Currarino syndrome is primarily caused by a mutation in a specific gene known as MNX1, previously referred to as HLXB9. This gene plays a role in the development of the lower spine and bowel during embryonic growth, and its mutation disrupts these processes, leading to the syndrome’s characteristic malformations.

The condition typically follows an autosomal dominant inheritance pattern. This means that only one copy of the mutated MNX1 gene is sufficient to cause the syndrome. If a parent has Currarino syndrome, there is a 50% chance that each child they have will inherit the mutated gene and develop the condition. However, the severity of symptoms can vary widely among affected family members, a phenomenon known as variable expressivity.

While many cases are inherited, some individuals with Currarino syndrome have no family history of the condition. In these instances, the MNX1 gene mutation is believed to have occurred spontaneously. MNX1 mutations are identified in nearly all familial cases and in approximately 30% of sporadic cases.

Diagnosis Process

The diagnosis of Currarino syndrome often begins with a suspicion based on clinical symptoms, particularly severe, early-onset constipation that does not respond to conventional treatments. A physical examination, including a digital rectal examination, can also provide initial clues by revealing abnormalities in the anorectal region or suggesting a presacral mass.

Imaging techniques are subsequently used to confirm the physical components of the triad. Plain X-rays of the lower spine are performed to visualize the sacral anomaly, which may show the characteristic “scimitar sacrum” or other defects. A magnetic resonance imaging (MRI) scan of the pelvis is then typically conducted to provide detailed images of the sacrum, the spinal cord, and to clearly identify and characterize any presacral mass, such as a meningocele or teratoma. MRI is particularly effective at revealing the details of anorectal malformations and associated spinal issues, such as tethered cord syndrome.
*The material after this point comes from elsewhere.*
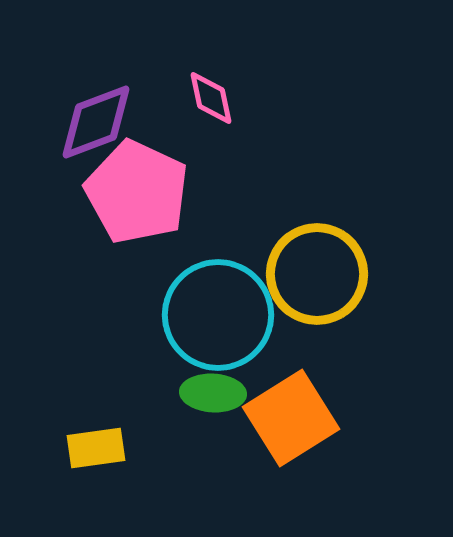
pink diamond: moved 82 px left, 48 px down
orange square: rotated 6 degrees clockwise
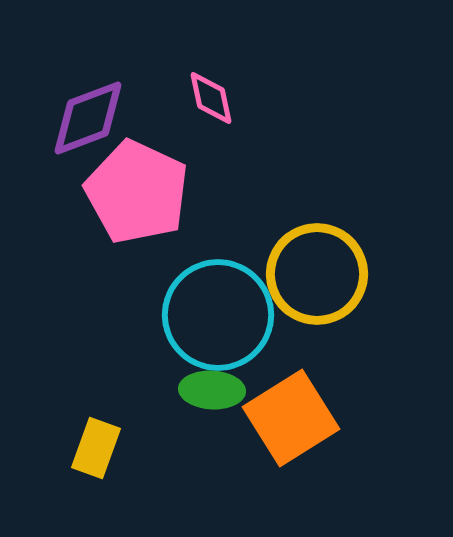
purple diamond: moved 8 px left, 4 px up
green ellipse: moved 1 px left, 3 px up
yellow rectangle: rotated 62 degrees counterclockwise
A definitive diagnosis is often confirmed through genetic testing for MNX1 gene mutations. This testing identifies the specific genetic alteration responsible for the syndrome, aiding in diagnosis and genetic counseling. Genetic testing can detect the MNX1 mutation in about 57-65% of patients.

Management and Treatment Approaches

The management of Currarino syndrome focuses on addressing the specific malformations present and alleviating associated symptoms. Surgical intervention is often necessary, especially for the presacral mass. Surgical removal of the presacral mass is performed to prevent potential complications such as infection, particularly meningitis if the mass is a meningocele connected to the spinal canal, or to relieve pressure on surrounding organs like the rectum or bladder.

The surgical approach can vary depending on the type and location of the mass, sometimes involving a combined anterior and posterior procedure. For instance, an anterior sacral meningocele may be treated with transdural ligation of its neck, while solid tumors like teratomas require excision. Neurosurgeons and general surgeons often collaborate in these complex procedures to ensure comprehensive care.

Beyond surgery, long-term management of symptoms, especially chronic constipation, is a significant aspect of care. This involves a combination of dietary adjustments, the use of laxatives, and tailored bowel management programs. Other specialists, such as urologists, may also be involved if there are associated urinary tract issues.

Prognosis and Lifelong Care

With proper diagnosis and consistent medical management, the long-term prognosis for individuals with Currarino syndrome is generally favorable. While the condition involves congenital malformations, proactive treatment can significantly improve quality of life and prevent severe complications.

Lifelong follow-up with a multidisciplinary medical team is important to manage chronic symptoms, such as constipation, and to monitor for any potential long-term issues that may arise. Ongoing care ensures new or worsening symptoms are addressed promptly, allowing for treatment adjustments. Regular check-ups help optimize bowel and bladder function and monitor for rare complications like malignant transformation of presacral masses.